Teachers will boycott the supervision and marking of national examinations at the end of the year unless they are paid for services they rendered in last year’s tests, a teachers union has said.
The Kenya National Union of Teachers (Knut) warned that teachers will disrupt the national examinations that are scheduled for October and November if the Ministry of Education does not pay their dues. Learners in Grade Six will also undertake the Kenya Primary School Education Assessment (KPSEA).
Knut Secretary-General Collins Oyuu said teachers who supervised, invigilated and marked the 2022 Kenya Certificate of Primary Education (KCPE) and Kenya Certificate of Secondary Education (KCSE) examinations are yet to be paid. He told affected teachers not to participate in a similar exercise this year if their grievances are not solved.
Two weeks ago, Education Cabinet Secretary Ezekiel Machogu said that the teachers and other contracted people involved in administration of the examinations would be paid by the end of July.
On Wednesday last week, the Principal Secretary for Basic Education, Dr Belio Kipsang, said the ministry has received Sh2 billion from the National Treasury to pay exam officials.
The Kenya National Examinations Council (Knec) has been struggling to pay exam officials due to budgetary constraints. Government funding for national examinations has remained the same despite the number of candidates rising every year.
"We were told the payment was factored in the budget. We have given an ultimatum to Knec that they should not engage us if the payment is not forthcoming," Mr Oyuu said.
The KCPE and KPSEA tests will begin on October 30 and end on November 2. The KCSE will run from November 3 to 24. The marking of KCSE will begin on November 27 and end on December 15.
Mr Oyuu was speaking during the annual general meeting of Knut’s Suba branch in Homa Bay County. He called on the government to address other welfare issues including increased capitation to schools, review of Career Progression Guidelines among other issues.
Mr Oyuu expressed concern that some teachers have been dismissed from their jobs when they are about to retire, thereby being denied their retirement benefits.
Knut wants all teachers who are fired by the government paid for the time they offered their services. Mr Oyuu proposed that compensation should be determined by the number of years the affected teacher was on duty.

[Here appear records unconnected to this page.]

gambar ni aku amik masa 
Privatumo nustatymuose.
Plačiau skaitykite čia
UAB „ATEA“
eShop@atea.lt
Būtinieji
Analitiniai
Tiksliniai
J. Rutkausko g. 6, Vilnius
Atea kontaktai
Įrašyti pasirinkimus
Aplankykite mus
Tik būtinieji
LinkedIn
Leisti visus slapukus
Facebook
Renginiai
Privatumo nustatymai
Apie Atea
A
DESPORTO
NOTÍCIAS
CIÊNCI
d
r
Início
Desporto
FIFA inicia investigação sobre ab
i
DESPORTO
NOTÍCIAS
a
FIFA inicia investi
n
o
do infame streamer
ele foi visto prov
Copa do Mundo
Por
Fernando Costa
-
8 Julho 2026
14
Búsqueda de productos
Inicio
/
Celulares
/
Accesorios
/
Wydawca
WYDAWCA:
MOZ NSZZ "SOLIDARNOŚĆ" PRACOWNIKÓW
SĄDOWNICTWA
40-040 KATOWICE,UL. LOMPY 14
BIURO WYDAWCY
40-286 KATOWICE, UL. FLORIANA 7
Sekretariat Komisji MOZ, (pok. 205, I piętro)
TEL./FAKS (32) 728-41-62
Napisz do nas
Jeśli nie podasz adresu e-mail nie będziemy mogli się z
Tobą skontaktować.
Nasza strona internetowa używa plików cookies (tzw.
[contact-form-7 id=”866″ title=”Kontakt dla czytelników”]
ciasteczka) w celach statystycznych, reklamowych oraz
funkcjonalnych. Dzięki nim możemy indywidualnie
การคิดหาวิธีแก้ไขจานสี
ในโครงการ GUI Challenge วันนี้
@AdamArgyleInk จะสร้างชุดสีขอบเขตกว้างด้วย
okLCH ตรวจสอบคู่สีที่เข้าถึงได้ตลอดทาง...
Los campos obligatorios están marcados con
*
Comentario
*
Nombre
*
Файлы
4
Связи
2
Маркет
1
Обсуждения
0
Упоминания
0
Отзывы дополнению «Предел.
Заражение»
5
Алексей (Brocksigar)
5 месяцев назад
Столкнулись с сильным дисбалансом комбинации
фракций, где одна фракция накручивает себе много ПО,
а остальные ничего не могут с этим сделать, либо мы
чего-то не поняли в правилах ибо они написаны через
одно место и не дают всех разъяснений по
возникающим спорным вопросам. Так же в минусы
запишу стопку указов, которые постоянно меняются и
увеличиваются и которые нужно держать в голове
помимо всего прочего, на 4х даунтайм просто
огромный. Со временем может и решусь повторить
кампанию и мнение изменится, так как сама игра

The union also waded into the plight of Early Childhood Development Education (ECDE) teachers. Mr Oyuu asked the national government to intervene and streamline the payment of the teachers who are employed by county governments. Different counties pay varying salaries despite the teachers having similar qualifications.
Mr Oyuu said Knut is in negotiations with the Teachers Services Commission (TSC) to employ ECDE teachers. Another demand by the union is for headteachers managing both primary schools and junior secondary schools to have their salaries reviewed.
Junior secondary schools are hosted in primary schools and are run by the same headteacher.
Homa Bay Senator Moses Kajwang and county executive committee member for education, Mr Martin Opere, attended the meeting. Mr Kajwang asked Knut to advocate for the welfare and rights of teachers.
"Some unions are collapsing because of being in bed with the government. Some are on the verge of collapsing because they have been swallowed by the State and can no longer advocate for their members as required," Mr Kajwang said.